Investing in the oil patch in downturns has been tried and true from the days of John D. Rockefeller himself- buy up cheap the assets of the excessively exuberant unable to make their notes, and wait. My former employer, Tidewater Marine, became the largest boat company on earth this way, and it's how Standard Oil became Standard Oil, after all. I remember a man in the mid'80s who was filling large fields in Texas with all manner of oil field tools coated with preservative. He was very confident he would eventually sell them all at a handsome profit- he had done it before(and since, no doubt).

But, from a strategists' point of view, this doesn't look to be a viable model going forward. With the exception of Iraq(hence Cheneys' interest), future oil fields are going to be smaller and harder to develop than in the past.
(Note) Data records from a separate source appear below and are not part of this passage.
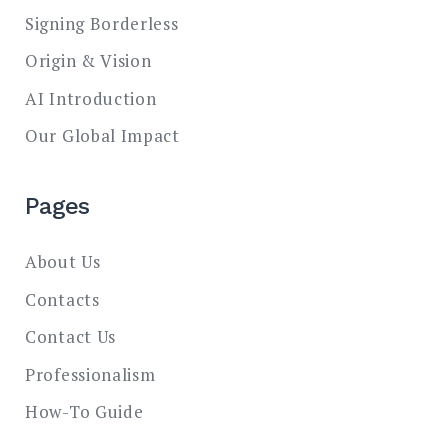
Signing Borderless
Origin & Vision
AI Introduction
Our Global Impact
Pages
About Us
Contacts
Contact Us
Professionalism
How-To Guide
This implies that high, and sustained, capital investment will be needed to bring adequate supplies on line- just the thing that oils' endemic price volatility makes impossible. A basic drilling rig is pretty cheap; a drill ship is the most complex and expensive vessel this side of a capital warship.

If, as a result, developed economies, especially our own, restructure them selves to use significantly less oil, investors may have a longer wait this time(or the next).

zanzibar

rcthweatt

Very good points!

With multiple billions required to bring a deepwater or tar sand project on stream there will be fewer until prices that make these projects viable are sustained.

Its this very reason that makes investing in the oil sector interesting as this works to constrain supply. There are many companies that generate decent free cash flow with current and even lower prices who have rock solid balance sheets. As prices rise in the next cycle these companies will have tremendous earnings leverage. The rising tide also takes up multiples. In the mean time investors are paid to wait as these companies can pay out a portion of their cash flows as dividends.

In my experience good investment returns can be obtained by finding the gems in sectors that are temporarily out of favor. Natural resources is such a sector today were investors should spend some time doing their homework and building long term positions. It will be couple decades at the least until we have commercially viable substitutes for oil, gas, coal, metals and lumber.

curious

http://www.dailykos.com/storyonly/2009/2/1/15245/35886/824/691763

Fine: Lehman Brother's, others drove oil barrel prices up

Expert blames speculation for price volatility, supports regulation

"Like real estate, the energy bubble was based on excessive, open credit that allowed big investment firms to instantly arrange contracts without putting anything up," Fine said. "No deposit or letter of credit was needed."

After Lehman Brothers folded in September, investigators found it held 10,000 oil contracts of 1,000 barrels each, Fine said.

Once speculative borrowing ended, oil prices plummeted to below $35 per barrel, which Fine said can’t be explained by supply and demand.

"At this point, total world demand for crude has fallen just two percent," Fine said. "U.S. demand since the peak is down less than five percent. I say it’s not supply or demand, it’s fall out of speculation and the relative absence of credit from the financial services industry."